Lehrgangsinhalte und Schwerpunkte
Der Lehrgang war nach Laufbahnen (Seemännisch, Technisch, Funk, Torpedo) getrennt, beinhaltete aber für alle:
U-Boot-Technik: Allgemeiner Aufbau der Boote (Typ II, VII oder IX), Ballast- und Trimmsysteme.
Sicherheit und Rettung: Ausstiegstraining mit dem Taucherretter, Leckabwehr und Brandbekämpfung auf engstem Raum.
Taktischer Gefechtsdienst: Rollenverteilung bei Alarmtauchen, Überwasserangriff und Flak-Abwehr.
Standorte: Primär bei den U-Boots-Lehrdivisionen (U.L.D.), insbesondere der 1. U.L.D. (Pillau/Gotenhafen) für Seemänner und der 2. ULD (Neustadt) für technisches Personal.
Relevanz für die U-Boot-Waffe
Fachvorgesetzte: Nach Abschluss waren die Unteroffiziere in der Lage, ihre Stationen (z.

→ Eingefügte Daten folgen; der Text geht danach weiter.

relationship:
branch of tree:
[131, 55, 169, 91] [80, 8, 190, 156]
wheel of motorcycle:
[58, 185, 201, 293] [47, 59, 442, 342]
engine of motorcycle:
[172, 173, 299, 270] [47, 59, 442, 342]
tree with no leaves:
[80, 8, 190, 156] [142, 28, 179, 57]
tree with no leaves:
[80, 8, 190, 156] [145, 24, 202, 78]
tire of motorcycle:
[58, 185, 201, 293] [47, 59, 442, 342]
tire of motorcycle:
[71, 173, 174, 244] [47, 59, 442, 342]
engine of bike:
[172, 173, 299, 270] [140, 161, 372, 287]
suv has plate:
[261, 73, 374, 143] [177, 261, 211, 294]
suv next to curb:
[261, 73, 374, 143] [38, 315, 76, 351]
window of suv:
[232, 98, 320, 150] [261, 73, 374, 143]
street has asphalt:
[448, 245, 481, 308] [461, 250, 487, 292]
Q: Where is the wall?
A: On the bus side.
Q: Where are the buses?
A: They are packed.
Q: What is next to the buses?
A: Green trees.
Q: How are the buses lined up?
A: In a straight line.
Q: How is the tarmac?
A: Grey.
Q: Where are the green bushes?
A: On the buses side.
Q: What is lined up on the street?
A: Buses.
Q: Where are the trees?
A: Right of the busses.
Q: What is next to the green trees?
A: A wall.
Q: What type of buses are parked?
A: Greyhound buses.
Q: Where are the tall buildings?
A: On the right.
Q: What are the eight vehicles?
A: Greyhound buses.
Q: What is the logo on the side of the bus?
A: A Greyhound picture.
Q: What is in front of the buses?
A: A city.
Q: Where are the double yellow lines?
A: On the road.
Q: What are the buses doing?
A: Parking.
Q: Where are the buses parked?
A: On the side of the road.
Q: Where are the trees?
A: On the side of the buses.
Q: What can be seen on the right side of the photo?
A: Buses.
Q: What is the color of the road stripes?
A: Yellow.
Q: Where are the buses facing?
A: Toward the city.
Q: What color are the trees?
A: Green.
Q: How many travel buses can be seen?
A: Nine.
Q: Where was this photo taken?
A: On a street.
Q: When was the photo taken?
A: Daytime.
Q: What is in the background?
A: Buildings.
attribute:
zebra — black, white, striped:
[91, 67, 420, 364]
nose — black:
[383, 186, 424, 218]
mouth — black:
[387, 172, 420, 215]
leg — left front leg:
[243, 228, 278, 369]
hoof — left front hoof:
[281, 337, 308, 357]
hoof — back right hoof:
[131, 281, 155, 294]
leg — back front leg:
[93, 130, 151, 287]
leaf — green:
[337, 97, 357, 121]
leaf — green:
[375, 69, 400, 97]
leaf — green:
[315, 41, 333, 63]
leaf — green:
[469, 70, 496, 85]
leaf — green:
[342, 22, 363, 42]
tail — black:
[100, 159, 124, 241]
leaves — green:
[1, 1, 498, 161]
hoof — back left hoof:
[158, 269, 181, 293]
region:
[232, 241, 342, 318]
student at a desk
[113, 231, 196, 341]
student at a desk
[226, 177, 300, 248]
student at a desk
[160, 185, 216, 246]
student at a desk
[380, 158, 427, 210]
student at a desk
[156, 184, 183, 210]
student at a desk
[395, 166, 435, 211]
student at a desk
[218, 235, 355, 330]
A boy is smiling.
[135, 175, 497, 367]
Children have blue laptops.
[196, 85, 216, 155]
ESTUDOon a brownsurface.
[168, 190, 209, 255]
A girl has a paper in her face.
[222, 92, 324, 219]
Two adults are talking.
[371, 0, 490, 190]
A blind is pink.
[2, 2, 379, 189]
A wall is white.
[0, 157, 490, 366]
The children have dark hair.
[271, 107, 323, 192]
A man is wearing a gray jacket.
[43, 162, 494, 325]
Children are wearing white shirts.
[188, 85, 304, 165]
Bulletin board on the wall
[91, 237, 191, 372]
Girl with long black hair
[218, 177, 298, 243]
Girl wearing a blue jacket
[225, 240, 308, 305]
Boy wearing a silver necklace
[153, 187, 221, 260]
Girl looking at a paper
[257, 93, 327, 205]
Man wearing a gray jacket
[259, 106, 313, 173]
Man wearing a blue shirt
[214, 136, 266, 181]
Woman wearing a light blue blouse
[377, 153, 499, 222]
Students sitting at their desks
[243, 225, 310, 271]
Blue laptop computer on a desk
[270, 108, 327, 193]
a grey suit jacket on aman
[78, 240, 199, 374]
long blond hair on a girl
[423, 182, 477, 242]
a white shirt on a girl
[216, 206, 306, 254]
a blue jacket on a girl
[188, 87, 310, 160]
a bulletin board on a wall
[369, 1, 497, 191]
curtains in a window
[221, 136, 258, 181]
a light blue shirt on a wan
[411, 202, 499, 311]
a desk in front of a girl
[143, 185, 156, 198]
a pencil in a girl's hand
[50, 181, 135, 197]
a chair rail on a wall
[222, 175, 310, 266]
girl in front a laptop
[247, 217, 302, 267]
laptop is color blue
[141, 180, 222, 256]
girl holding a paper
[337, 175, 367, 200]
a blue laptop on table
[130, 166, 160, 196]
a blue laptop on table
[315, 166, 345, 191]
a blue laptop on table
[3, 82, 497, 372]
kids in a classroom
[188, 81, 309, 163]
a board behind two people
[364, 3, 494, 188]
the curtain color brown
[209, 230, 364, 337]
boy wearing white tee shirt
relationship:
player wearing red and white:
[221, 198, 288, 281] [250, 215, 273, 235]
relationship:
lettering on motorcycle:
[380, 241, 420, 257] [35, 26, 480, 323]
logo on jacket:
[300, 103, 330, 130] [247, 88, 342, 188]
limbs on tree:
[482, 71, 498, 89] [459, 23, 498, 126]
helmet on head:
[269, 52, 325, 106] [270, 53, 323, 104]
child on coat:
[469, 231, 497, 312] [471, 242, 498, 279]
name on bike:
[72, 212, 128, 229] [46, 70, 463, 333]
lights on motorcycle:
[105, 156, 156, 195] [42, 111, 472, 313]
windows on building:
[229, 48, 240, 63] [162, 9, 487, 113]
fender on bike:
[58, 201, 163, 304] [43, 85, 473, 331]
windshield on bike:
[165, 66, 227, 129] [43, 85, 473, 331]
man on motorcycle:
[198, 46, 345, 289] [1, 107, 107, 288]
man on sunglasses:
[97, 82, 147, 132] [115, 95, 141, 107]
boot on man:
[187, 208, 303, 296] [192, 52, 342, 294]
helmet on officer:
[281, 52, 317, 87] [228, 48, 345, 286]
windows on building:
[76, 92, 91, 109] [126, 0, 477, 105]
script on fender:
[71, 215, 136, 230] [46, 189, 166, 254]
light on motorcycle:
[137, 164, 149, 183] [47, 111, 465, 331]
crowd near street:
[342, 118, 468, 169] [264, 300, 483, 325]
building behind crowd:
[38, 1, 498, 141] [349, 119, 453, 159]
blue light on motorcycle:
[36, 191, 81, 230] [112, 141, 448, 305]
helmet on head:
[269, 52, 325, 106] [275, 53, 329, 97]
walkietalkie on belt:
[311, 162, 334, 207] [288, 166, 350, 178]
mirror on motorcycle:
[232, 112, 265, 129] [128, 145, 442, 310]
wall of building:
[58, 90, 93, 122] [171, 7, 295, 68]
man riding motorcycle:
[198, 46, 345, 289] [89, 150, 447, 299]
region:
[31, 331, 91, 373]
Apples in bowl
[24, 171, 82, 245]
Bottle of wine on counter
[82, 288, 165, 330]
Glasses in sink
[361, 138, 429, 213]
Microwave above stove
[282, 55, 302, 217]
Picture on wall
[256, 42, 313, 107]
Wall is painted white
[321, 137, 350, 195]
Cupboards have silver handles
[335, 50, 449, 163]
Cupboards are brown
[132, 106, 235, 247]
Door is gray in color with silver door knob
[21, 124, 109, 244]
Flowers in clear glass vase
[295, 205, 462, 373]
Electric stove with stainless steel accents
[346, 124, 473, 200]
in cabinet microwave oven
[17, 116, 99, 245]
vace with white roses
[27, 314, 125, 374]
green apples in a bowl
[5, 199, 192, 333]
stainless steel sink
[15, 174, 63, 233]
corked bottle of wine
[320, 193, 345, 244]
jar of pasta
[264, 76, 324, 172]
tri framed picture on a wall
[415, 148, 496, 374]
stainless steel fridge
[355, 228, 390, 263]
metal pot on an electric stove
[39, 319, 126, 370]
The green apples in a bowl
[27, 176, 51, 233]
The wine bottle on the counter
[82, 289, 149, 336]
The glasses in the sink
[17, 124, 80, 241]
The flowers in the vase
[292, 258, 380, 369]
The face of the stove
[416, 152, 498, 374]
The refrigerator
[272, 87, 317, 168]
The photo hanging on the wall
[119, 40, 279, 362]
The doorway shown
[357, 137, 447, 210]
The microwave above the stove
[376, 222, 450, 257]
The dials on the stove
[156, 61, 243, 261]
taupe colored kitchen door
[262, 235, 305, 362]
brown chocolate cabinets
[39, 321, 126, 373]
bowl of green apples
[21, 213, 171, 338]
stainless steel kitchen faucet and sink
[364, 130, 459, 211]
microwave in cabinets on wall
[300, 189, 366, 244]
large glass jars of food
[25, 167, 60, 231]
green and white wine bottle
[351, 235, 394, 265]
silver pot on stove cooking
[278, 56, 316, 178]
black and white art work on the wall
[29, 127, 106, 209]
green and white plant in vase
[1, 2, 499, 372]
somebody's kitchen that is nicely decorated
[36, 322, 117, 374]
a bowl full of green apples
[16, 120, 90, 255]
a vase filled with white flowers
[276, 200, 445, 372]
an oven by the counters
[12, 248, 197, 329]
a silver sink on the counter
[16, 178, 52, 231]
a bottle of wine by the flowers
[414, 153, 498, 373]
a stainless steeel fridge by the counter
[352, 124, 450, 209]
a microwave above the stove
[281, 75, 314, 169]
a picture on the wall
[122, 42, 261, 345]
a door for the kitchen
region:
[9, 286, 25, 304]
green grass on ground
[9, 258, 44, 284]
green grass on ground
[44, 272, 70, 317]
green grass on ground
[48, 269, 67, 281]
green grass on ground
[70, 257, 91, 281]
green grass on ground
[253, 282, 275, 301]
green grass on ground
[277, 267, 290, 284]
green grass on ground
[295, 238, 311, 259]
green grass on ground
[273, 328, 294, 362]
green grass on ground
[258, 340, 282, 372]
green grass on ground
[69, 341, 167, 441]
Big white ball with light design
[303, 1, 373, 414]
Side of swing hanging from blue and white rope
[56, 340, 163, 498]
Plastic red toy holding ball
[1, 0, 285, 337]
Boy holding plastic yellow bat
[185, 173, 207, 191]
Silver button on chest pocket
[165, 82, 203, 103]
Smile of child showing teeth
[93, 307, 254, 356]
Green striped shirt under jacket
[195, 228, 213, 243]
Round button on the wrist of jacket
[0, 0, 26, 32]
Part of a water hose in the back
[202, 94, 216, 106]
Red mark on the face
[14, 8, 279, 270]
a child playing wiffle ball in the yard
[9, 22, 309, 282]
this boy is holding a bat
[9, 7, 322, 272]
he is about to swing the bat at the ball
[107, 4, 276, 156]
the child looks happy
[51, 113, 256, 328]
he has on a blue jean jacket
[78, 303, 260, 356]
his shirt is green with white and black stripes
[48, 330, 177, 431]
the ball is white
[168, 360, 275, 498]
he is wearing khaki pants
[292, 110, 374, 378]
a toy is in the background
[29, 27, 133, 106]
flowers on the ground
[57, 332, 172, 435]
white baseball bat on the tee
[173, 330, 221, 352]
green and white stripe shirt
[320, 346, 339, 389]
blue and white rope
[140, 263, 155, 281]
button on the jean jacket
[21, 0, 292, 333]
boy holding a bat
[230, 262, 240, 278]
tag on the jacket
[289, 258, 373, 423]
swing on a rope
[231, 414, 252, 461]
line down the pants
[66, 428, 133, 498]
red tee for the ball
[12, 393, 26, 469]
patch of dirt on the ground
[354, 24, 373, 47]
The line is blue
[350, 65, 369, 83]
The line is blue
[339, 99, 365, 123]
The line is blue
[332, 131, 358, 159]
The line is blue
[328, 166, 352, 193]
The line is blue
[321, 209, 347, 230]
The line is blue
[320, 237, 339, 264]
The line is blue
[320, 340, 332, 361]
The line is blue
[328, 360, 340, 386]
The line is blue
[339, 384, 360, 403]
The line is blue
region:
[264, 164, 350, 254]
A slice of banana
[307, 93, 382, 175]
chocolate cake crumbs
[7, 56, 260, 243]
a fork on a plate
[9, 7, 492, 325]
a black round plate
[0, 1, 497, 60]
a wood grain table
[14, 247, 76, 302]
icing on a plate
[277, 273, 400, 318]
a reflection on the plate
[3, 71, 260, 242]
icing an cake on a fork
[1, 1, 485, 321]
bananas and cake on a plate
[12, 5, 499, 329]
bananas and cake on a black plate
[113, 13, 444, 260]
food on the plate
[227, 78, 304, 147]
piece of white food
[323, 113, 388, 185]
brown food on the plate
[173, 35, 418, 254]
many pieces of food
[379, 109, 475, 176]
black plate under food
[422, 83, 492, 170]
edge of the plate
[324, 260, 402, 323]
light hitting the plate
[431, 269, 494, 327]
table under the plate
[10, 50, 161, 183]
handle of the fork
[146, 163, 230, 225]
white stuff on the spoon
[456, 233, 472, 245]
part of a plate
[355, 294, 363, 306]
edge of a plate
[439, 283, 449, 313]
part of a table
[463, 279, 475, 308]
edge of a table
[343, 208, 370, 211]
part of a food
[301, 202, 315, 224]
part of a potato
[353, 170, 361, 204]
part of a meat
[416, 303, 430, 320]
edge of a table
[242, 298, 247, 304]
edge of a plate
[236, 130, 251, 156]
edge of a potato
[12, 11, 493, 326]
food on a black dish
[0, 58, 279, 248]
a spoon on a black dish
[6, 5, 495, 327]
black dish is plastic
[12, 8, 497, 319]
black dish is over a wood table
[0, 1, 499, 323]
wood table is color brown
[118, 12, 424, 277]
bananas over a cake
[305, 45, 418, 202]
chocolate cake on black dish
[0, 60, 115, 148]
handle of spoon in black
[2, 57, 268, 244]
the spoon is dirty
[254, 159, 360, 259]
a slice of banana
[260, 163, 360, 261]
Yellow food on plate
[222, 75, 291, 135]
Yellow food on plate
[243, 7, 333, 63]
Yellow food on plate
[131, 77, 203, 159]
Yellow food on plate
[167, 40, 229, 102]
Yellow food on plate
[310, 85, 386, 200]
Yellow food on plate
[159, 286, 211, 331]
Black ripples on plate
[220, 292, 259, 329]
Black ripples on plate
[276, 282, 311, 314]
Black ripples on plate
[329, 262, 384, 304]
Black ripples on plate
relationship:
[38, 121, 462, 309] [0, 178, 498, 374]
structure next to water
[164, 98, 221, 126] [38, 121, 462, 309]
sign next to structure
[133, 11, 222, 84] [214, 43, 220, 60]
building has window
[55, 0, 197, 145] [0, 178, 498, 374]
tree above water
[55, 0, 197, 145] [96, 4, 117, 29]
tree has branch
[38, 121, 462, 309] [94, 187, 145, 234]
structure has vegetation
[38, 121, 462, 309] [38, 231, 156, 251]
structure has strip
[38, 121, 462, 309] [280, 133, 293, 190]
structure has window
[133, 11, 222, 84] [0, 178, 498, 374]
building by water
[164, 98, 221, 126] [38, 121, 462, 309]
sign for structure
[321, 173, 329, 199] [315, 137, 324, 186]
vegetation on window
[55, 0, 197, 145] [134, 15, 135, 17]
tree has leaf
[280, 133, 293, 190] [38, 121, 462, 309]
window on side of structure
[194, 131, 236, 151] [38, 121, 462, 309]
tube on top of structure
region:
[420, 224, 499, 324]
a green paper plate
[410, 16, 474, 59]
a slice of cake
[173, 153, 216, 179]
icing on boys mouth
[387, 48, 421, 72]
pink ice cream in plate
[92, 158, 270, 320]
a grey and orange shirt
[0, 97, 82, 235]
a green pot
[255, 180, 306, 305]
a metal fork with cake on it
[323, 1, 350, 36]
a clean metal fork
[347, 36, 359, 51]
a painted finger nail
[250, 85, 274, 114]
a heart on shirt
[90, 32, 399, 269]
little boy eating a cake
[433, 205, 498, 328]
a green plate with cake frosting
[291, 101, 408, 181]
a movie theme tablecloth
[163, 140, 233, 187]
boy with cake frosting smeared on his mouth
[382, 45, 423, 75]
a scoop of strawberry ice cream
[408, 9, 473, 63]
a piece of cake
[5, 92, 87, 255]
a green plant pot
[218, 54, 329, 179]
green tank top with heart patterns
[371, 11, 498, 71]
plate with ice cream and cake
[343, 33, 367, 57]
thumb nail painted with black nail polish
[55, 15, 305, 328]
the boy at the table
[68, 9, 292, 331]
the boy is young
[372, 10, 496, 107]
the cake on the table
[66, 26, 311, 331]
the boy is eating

B. die E-Maschinen oder die Torpedoraum-Besatzung) selbstständig zu führen.
Voraussetzung für Baubelehrung: Nur Absolventen dieses Lehrgangs wurden zur Baubelehrung für ein neues Boot kommandiert.
Karriere: Er war die notwendige Vorstufe zum U-Lehrgang für Oberfeldwebel, falls eine Beförderung zum Portepee-Unteroffizier angestrebt wurde.
Quellenangabe - Bundesarchiv-Militärarchiv (BArch-MA) Invenio Online-Recherche
BArch RM 121 U-Boots-Lehrdivisionen. Zentraler Bestand für Lehrgangspläne und Teilnehmerlisten.
BArch PERS 6 Personalakten. In den Militärpässen ist der erfolgreiche Abschluss oft mit dem Stempel der jeweiligen ULD und dem Datum (z. B. 15.06.1942) vermerkt.
BArch RM 20 Schulen der Kriegsmarine. Belegt die theoretische Unterweisung an den Waffenschulen.
Literaturverweise
Marinedienstvorschrift Nr. 32 Bestimmungen für die personelle Verwaltung der Kriegsmarine
Walter Lohmann / Hans H. Hildebrand Die deutsche Kriegsmarine 1939–1945. (Band 2, Abschnitt 160: Ausbildungswesen).
Fritz Köhl / Axel Niestle: Vom Original zum Modell Uboottyp VII C. (Details zur personellen Besetzung und Ausbildung).